Herdan, a Director General of Energy Policy at the Federal Ministry for Economic Affairs and Energy, was one of the keynote speakers on the first day of the trade exhibition and conference, held in Dusseldorf from Tuesday morning. In his speech, Herdan, who later said he had 21 years experience in the energy industry prior to a move into politics, said that over the past couple of years he had become increasingly interested in “technological enablers” for decarbonisation and grid modernisation.
With energy storage still an early stage market, Herdan said he feels many questions still remain unanswered, despite the rapidly maturing technologies available. To this effect, his ministry is planning to increase funding for R&D, and still sees decarbonisation in terms of renewables, rather than with nuclear.
The electrical grid “cannot get enough renewable energy”, he said and to that effect Germany plans to import renewables. Perhaps as an aside to other politicians that perhaps see international cooperation and mutual reliance as relatively unimportant, Herdan said that this is a form of international trading – “which is also a peace-making process [in itself] by the way”.
This could mean not only the import of electrons, but also hydrogen, liquid fuels and other ways of storing and transporting energy. The minister also said that it was important to not only think of an “all-electric” future, but that there could be a range of technologies and strategies for modernising the energy system.

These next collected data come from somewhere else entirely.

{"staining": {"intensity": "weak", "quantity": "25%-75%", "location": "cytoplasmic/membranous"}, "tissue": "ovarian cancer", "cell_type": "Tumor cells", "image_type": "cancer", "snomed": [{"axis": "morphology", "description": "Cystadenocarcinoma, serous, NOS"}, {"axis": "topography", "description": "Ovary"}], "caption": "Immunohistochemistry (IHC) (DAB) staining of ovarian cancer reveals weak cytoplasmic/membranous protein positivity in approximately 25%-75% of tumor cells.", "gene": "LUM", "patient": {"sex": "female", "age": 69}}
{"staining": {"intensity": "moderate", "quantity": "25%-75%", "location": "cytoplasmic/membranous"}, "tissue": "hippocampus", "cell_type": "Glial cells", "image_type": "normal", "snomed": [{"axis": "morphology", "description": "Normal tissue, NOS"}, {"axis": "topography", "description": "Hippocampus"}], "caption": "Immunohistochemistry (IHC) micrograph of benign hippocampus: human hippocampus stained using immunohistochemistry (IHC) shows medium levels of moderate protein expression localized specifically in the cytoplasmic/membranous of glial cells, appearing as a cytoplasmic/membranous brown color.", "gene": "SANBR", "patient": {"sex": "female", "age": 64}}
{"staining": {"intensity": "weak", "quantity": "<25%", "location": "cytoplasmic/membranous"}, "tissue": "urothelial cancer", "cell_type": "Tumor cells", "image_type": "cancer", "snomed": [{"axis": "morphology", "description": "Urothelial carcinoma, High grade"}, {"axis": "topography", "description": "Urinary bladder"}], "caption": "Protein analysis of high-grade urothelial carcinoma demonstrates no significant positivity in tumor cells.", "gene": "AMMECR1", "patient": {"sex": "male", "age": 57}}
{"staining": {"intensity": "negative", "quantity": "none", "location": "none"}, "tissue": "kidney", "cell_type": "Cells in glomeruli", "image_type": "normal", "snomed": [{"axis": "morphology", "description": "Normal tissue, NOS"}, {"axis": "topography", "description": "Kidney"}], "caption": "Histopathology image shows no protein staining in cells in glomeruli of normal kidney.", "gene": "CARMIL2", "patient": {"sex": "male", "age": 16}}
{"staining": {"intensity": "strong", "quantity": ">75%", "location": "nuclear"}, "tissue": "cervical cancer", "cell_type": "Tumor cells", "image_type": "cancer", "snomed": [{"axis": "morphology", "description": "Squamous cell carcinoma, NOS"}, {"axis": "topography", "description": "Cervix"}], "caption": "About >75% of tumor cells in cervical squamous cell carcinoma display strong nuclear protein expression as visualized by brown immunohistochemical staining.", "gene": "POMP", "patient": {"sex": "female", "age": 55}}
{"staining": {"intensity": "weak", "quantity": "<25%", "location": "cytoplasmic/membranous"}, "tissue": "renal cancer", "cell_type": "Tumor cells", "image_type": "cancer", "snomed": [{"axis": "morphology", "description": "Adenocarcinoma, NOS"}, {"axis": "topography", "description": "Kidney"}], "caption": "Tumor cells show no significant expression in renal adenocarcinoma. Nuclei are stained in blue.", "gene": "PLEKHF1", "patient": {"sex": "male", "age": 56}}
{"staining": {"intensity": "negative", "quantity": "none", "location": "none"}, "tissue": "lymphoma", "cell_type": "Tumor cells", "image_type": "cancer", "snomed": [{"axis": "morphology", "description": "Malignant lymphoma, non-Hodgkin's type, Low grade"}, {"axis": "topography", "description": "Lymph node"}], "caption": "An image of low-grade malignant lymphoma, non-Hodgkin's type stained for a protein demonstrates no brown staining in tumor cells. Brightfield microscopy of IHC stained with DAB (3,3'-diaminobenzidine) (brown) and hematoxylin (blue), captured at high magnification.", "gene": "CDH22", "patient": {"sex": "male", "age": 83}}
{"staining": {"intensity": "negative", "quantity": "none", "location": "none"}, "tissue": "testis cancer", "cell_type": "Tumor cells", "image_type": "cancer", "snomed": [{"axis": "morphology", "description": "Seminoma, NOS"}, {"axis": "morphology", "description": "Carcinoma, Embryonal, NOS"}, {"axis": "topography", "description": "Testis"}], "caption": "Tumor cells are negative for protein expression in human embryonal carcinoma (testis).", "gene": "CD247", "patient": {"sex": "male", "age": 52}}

Market design changes across the continent could follow German model
In the US, regulator FERC (Federal Energy Regulatory Commission) has begun a process of allowing energy storage to participate in wholesale markets. Speaking to Energy-Storage.News at the event, Thorsten Herdan said that Germany has already done something similar, but as yet “only inside Germany”.
“We are going for the next big step in the Energy Union where we are going to open up markets all around Europe. It means you have requirements on both sides to be the same. So if someone has capacity markets in their jurisdiction, where you have capacity paid for and waiting to be used, the other one hasn’t – you don’t have a market,” Herdan said.
Herdan came onto a point which illustrated not only the importance of opening up the markets, but also of valuing a range of network flexibility options, including energy storage, demand side response and also interconnectors, which transmit power over large distances and often between different countries.
“We have this problem in Germany that our interconnectors from the North to South are not strong enough to transport for instance wind energy to the South. Normally a market would react to that with two price zones”.
“It comes to the point that we open all interconnectors to 75% of capacity in Europe. There’s always more electricity coming in and the problem gets bigger. We are absolutely against two pricing zones as that would kill the energy transition directly. We have higher consuming industry in the South. If they had to pay higher prices for electricity than those in the North that would be no good for Germany and the Energiewende (‘Energy Transition’).
Building out the grid, maximising its utilisation and making the movement of energy and its attendant monitoring and trading are “the only ways out”, Herdan said. For example, an interconnector planned with Norway would take Norway’s surplus hydroelectric power in winter months into Germany, while in summer German PV and wind energy would go back in the other direction. Herdan said that was one option to create flexibility without necessarily using energy storage, although a recent trial involving grid operator TenneT and storage industry player Sonnen did create a system for sharing northern wind and southern solar in Germany and the Netherlands.
A true ‘Energy Union’
The key point, Herdan said, was that “strong neighbours in Europe” could and should help each other in the energy transition. While “six or seven years ago” Germany conducted its energy policy enactments alone, Herdan said this was a mistake. Surplus power sent to the Czech Republic, would frequently go unused as the grid there did not need it, to give one instance.
“We then changed this policy and said we cannot think we are an island. Either all of Europe gets an Energy Union or the whole thing fails.”
Herdan also said Europe-wide carbon pricing for both Emissions Trading Schemes and non-ETS will be important going forward, as will creating a “true Energy Union” throughout the EU. The forthcoming EU Clean Energy for All Winter Package would create a market and regulatory framework applicable throughout Europe, while freeing it from the possible interference of politicians. Herdan was emphatic that while politicians should help enable market design and creation, they should stay out of energy pricing and stick to “defining responsibilities” for various stakeholders.
A Europe-wide policy that could have a big impact on energy storage is if the Union follows Germany’s moves to change its internal regulations. Previously, to sell electricity, the vendor did not physically need to own that energy at the time of sale and were not penalised for not having it.
“Now you physically have to have the electricity when you sell it. If you don’t have it you pay €20,000 (US$24,806) per MWh. This gives a very strong signal, like an insurance solution, so people insure themselves with flexibility options, whether that’s demand-side response (DSR), storage or something else,” Herdan said.
“They really have to have the electricity available when they sell it and that will be applied across Europe.”